Motivasi bergabungnya PPP ini belum terbaca. Faktor titik temunya pun belum terdeteksi. Namun dibeberapa hajatan penting Gerindra—partai besutan Prabowo; SDA terlihat nampang; ikut di sana.
Fungsionaris
DPP PPP lainnya kebakaran jengkot. SDA dituding melampaui aspirasi DPP PPP.
Jebloknya perolehan suara PPP di pemilu 9/4/2014 pun dituding—karena SDA
mendukung Prabowo.
Sebenarnya
sulit menangkap reasoning politik apa
yang dipakai, sehingga mengatakan, suara PPP jeblok karena SDA mendukung
Prabowo. Tak penting publik menengahi dua perdebatan itu; meski rasa ingin tahu
begitu menggebu, kenapa SDA memilih Prabowo dan keukeuh dengan pilihannya. Ia (SDA)
bahkan tak ambil pusing, meski PPP sedang menuju titik kronis perpecahan.
Di
pemilu 2009, PPP pernah menyatakan dukungan ke Prabowo; lalu hengkang ke SBY.
Saat ini kita bertanya, apakah perpautan SDA-Prabowo hanya soal masa lalu
(2009) yang tak terselesaikan?
Atau karena
rasa berdosa SDA setelah menghianati Prabowo di pemilu 2009. Dengan
menjangkarkan koalisi PPP-Gerindra pada soal ini (masa lalu), maka koalisi PPP
dan Gerindra, sebatas persinggungan emosional--rasa berdosa SDA, lalu menjadikan
pemilu 2014 sebagai intstitusi penebus dan penghibur. Atau masih ada soal lain?
Sama
persis dengan PKB, yang kapok dengan “poros tengah”. Ketua Umum PKB Muhaimin
menyatakan, mereka (PKB) punya catatan pahit dengan koalisi poros tengah;
setelah Gusdur diguling bulat-bulat oleh elit dan pencetus poros tengah.
Jadi
keengganan Muhamin pada koalisi poros tengah dan mencari formasi baru positioning PKB, juga semata soal “emosional”.

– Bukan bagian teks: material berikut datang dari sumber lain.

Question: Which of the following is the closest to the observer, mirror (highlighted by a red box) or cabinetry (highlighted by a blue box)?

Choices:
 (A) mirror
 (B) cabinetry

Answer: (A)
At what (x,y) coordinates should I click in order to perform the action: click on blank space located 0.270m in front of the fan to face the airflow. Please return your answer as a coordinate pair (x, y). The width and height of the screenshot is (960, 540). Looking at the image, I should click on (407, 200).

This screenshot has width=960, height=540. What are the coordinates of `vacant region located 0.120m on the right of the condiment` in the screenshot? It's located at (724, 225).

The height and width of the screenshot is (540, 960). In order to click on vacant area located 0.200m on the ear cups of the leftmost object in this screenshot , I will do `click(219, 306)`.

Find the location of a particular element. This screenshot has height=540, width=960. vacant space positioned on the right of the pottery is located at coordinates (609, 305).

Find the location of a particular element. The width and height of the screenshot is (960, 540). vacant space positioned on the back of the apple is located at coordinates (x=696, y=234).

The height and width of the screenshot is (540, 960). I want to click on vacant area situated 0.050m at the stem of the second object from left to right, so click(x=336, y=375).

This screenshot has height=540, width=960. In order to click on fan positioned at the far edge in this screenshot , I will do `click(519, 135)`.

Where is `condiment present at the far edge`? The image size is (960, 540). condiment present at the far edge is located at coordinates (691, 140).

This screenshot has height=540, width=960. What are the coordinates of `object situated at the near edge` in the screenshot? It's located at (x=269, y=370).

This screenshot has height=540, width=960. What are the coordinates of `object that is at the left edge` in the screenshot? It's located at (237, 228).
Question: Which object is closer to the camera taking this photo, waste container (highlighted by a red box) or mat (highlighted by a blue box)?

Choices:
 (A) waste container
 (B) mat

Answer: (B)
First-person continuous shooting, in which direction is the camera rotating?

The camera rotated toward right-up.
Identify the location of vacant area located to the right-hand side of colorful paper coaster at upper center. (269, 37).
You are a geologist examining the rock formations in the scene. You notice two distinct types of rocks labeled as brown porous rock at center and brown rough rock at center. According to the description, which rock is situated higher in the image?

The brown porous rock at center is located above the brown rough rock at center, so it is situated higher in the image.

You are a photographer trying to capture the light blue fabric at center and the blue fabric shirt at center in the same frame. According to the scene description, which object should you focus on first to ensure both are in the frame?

Formasi politik PKB dan PPP hari ini, adalah hasil dari drama kekecewaan masa
lalu. Bukan soal rakyat atau soal bangsa.
Yang
paling kacau adalah, bila koalisi Indonesia raya, yang meng-unifikasi
partai-partai tengah berbasis Islam (PPP, PKB, PAN dan PKS), hanya atas dasar
emosi sekte keimanan. Memberi demarkasi keyakinan pada praxis politik secara
ekstrem, justru memberi racun pada demokrasi yang sedang merangkak--berdiri.
Saat
ini, kita tak menemukan formasi koalisi atas dasar landasan-landasan ideal tentang
rakyat dan bangsa. Unifikasi partai-partai tengah, mestinya didorong oleh
soal-soal penting yang memautkan PPP, PAN, PKB, PKS dan Gerindra pada kesepahaman
besar soal nilai dan perjuangan kerakyatan.
Pertanyaan
penting saat ini adalah, kesepahaman apa yang manarik kuat partai-partai tengah
itu, menentukan formasi politik untuk berkoalisi dengan beberapa partai besar
itu? Apakah cuma urusan menang kalah, atau malampaui itu?